Tant que la caserne ne sera pas payée, et il faudra encore sortir 9 millions sur les 13 prévus pour son achat, le budget ressemblera toujours à un casse-tête chinois à Blegny. L’exercice de décembre est donc toujours très virtuel et ne prend sa pleine mesure qu’au printemps. Et cette année, les hirondelles le font puisque le compte 2016 dégage un boni de 944 000 euros. Grâce essentiellement au lissage des retards de remboursement de l’IPP.

Mais après les bonnes nouvelles, la mauvaise: la perte pour le budget 2017 de 400 000 euros équivalents à la mainmorte. "Quand un bien appartient à l’Etat, il est exonéré de précompte immobilier et on recevait des compensations. Mais vu que la caserne nous appartient désormais, on ne perçoit plus ces compensations. C’est bien d’avoir l’esprit d’entreprise manifestement", glisse au passage Marc Bolland, le bourgmestre PS qui constate aussi que cette augmentation de patrimoine sur la commune lui fait perdre 100 000 euros au fonds des communes. "Ces 500 000 euros, c’est 1 % à l‘IPP et on ne touche pas aux taxes !"

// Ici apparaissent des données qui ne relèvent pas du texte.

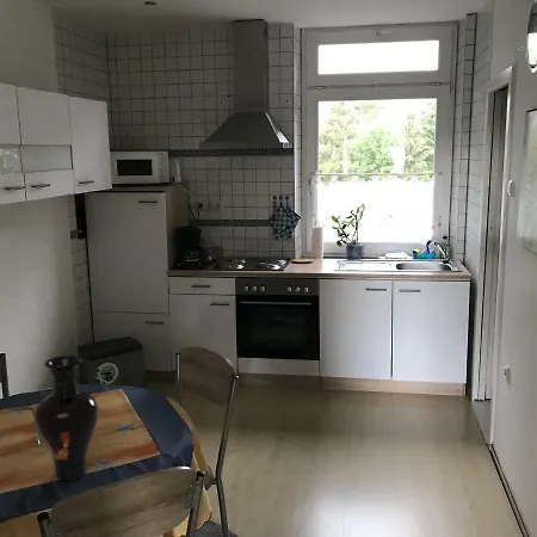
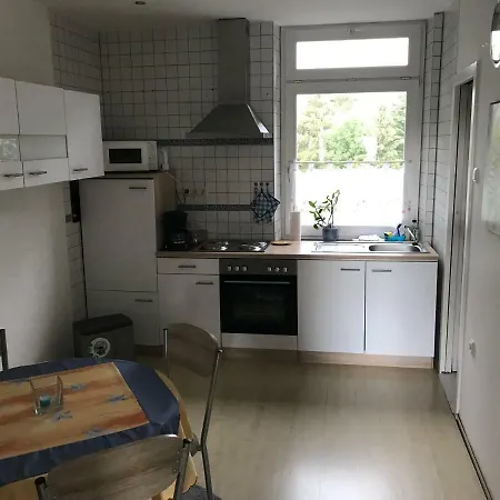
- vase [33,354,99,481]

Quant au précompte immobilier de la caserne, il devrait se régler pour l’été et la commune, qui a payé près de 1,4 million, espère en retoucher 686 000. Blegny retrouve donc des liquidités pour des projets dans ses villages, pour ses écoles mais surtout la caserne de Saive, ce qui fâche le MR. Bien que Silvatien, Luc Warichet, qui estime que ce projet aura un rayonnement dépassant Blegny, souligne quand même "que 84 % des projets de la commune tournent autour de cette caserne, ce qui laisse peu de place aux autres villages." Les réformateurs estiment aussi qu’il s’agit d’un budget à risque car lié à des ventes éventuelles de bâtiments.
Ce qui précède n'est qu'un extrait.